- [PROVIDED RECORDS]:

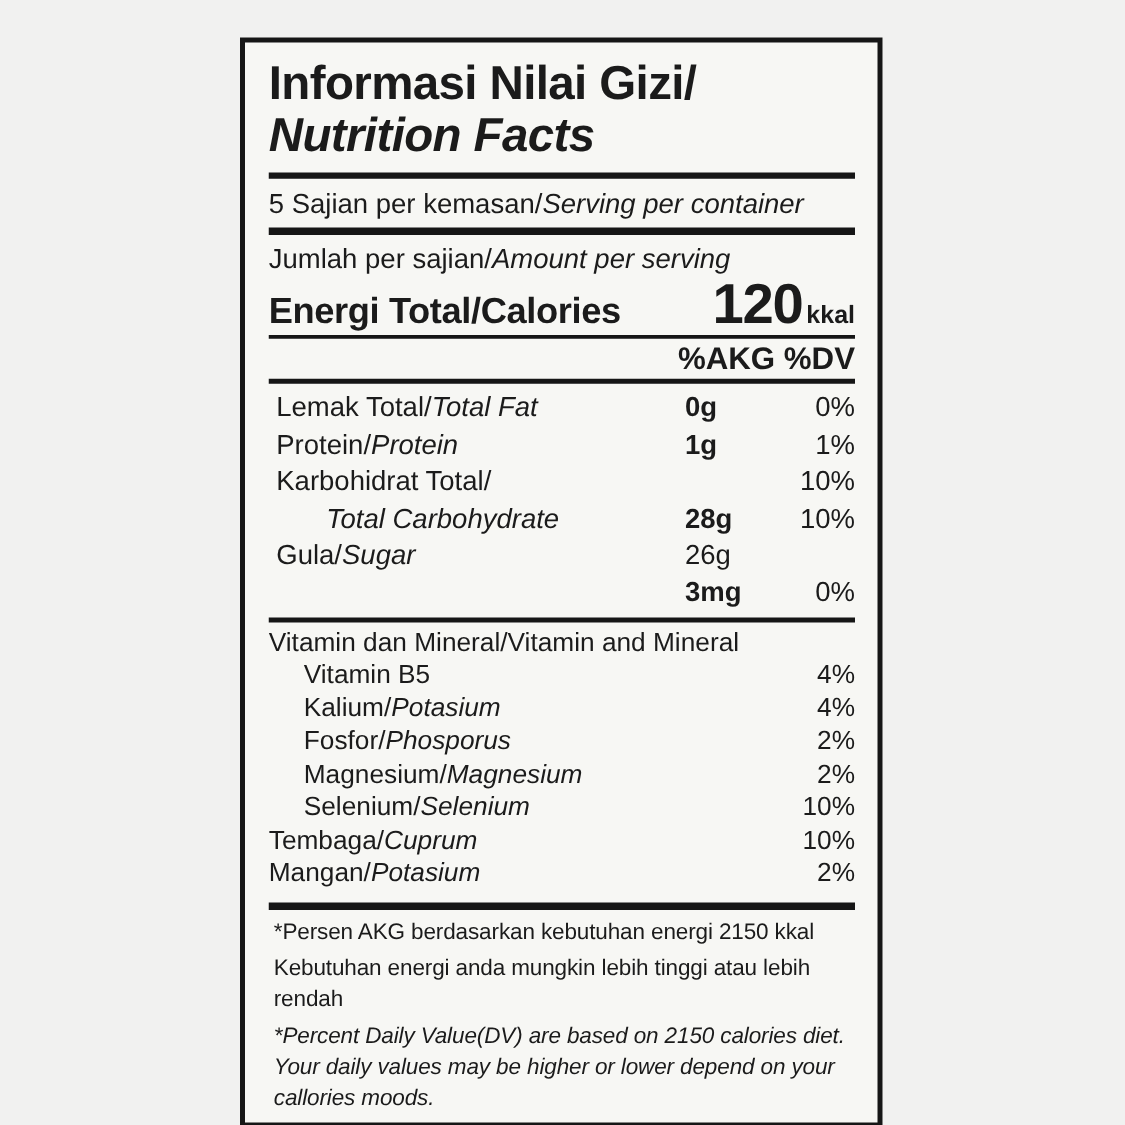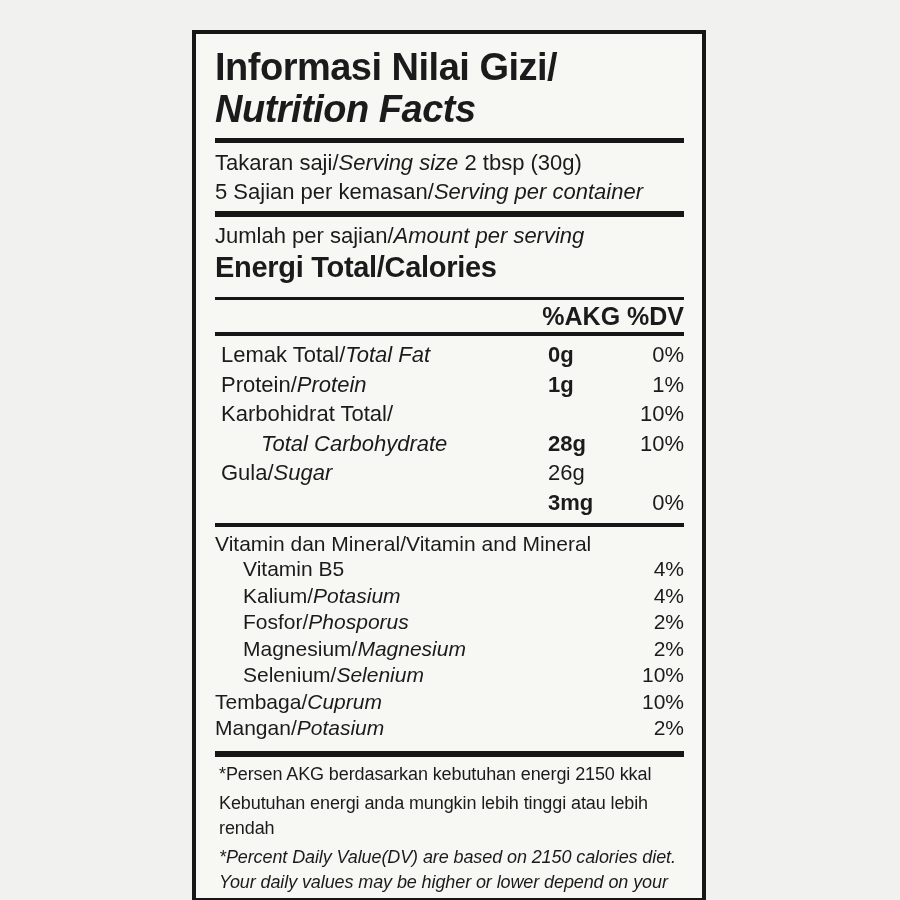--- a/index.html
+++ b/index.html
@@ -127,29 +127,32 @@
 
 <div class="label">
 
   <div class="title">
     <div>Informasi Nilai Gizi/</div>
     <div class="en">Nutrition Facts</div>
   </div>
 
   <div class="divider d1"></div>
 
-  <p class="serving-line"><span>Takaran saji/</span><span class="it">Serving size</span> <span>2 tbsp (30g)</span></p>
   <p class="serving-line"><span>5 Sajian per kemasan/</span><span class="it">Serving per container</span></p>
 
   <div class="divider d2"></div>
 
   <p class="ps-hd"><span>Jumlah per sajian/</span><span class="it">Amount per serving</span></p>
 
   <div class="energy-row">
     <span class="energy-label">Energi Total/Calories</span>
+    <span class="energy-val-wrap">
+      <span class="energy-value">120</span>
+      <span class="energy-unit">kkal</span>
+    </span>
   </div>
 
   <div class="divider d3"></div>
 
   <p class="akg-hd">%AKG %DV</p>
 
   <div class="divider d4"></div>
 
   <div class="nrow">
     <span class="n-name"><span>Lemak Total/</span><span class="en">Total Fat</span></span>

- [TO-DO ITEM]: Leave out the pictures and reproduce the rest of the listing exactly.

- [RESPONSE]:
--- a/index.html
+++ b/index.html
@@ -127,29 +127,32 @@
 
 <div class="label">
 
   <div class="title">
     <div>Informasi Nilai Gizi/</div>
     <div class="en">Nutrition Facts</div>
   </div>
 
   <div class="divider d1"></div>
 
-  <p class="serving-line"><span>Takaran saji/</span><span class="it">Serving size</span> <span>2 tbsp (30g)</span></p>
   <p class="serving-line"><span>5 Sajian per kemasan/</span><span class="it">Serving per container</span></p>
 
   <div class="divider d2"></div>
 
   <p class="ps-hd"><span>Jumlah per sajian/</span><span class="it">Amount per serving</span></p>
 
   <div class="energy-row">
     <span class="energy-label">Energi Total/Calories</span>
+    <span class="energy-val-wrap">
+      <span class="energy-value">120</span>
+      <span class="energy-unit">kkal</span>
+    </span>
   </div>
 
   <div class="divider d3"></div>
 
   <p class="akg-hd">%AKG %DV</p>
 
   <div class="divider d4"></div>
 
   <div class="nrow">
     <span class="n-name"><span>Lemak Total/</span><span class="en">Total Fat</span></span>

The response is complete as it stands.